Write the next part of the forum thread about crock pot recipes, picking up right after its final line.

TEXT UNDER STUDY:
* * * * * * *
Thanks for sharing. I have bookmarked the page and sent the web address to my daughter.


----------



## dannyjack (Nov 5, 2013)

Thank you for the recipes! I will put them to good use.


----------



## cathyknits (Nov 1, 2012)

I'm always looking for crock pot recipes and finding very few that appeal to me but there are a few here I'd like to try. Thanks.


----------



## Sine (Jun 12, 2011)

Thank you. Reminded me that I have a pot roast in the slow cooker.
I use slow cooker bags in my crock pot--very little clean-up.


----------



## Rafiki (May 29, 2012)

cathyknits said:


> I'm always looking for crock pot recipes and finding very few that appeal to me but there are a few here I'd like to try. Thanks.


Perhaps this link might help you to find some that you may like.... http://www.google.ca/?gws_rd=ssl#q=the+best+crock+pot+recipes


----------



## cathyknits (Nov 1, 2012)
* * * * * * *
GIVEN INFORMATION:
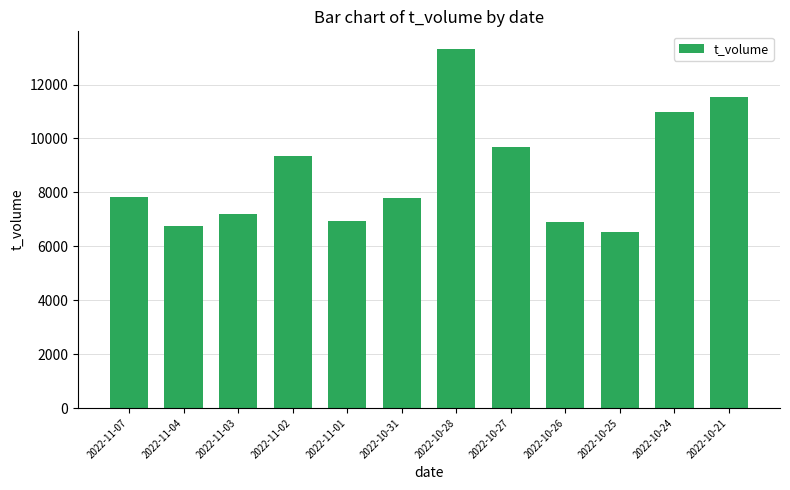

Which has a higher value, 2022-10-28 or 2022-11-03?

2022-10-28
* * * * * * *
RESULT:
Rafiki said:


> Perhaps this link might help you to find some that you may like.... http://www.google.ca/?gws_rd=ssl#q=the+best+crock+pot+recipes


Thanks! There are hundreds of recipes on those pages - you'd think I'd be able to find something, wouldn't you? I need to take some time and go through them looking at ingredients.

My biggest problem is that, as much as I hate dried out food, the sauces one gets with a crock pot meal are usually a little heavy for the way we eat. We're not health food junkies by any stretch of the imagination but I tend to lean towards baked and roasted meats and fish and steamed veggies. Plus, I'm lactose intolerant so if I'm doing anything with milk or cream I need to substitute or rely on dairy pills like Lactaid which don't always do the trick. Soups do work and pot roasts are what I fall back on. If I find any hits, I'll post them.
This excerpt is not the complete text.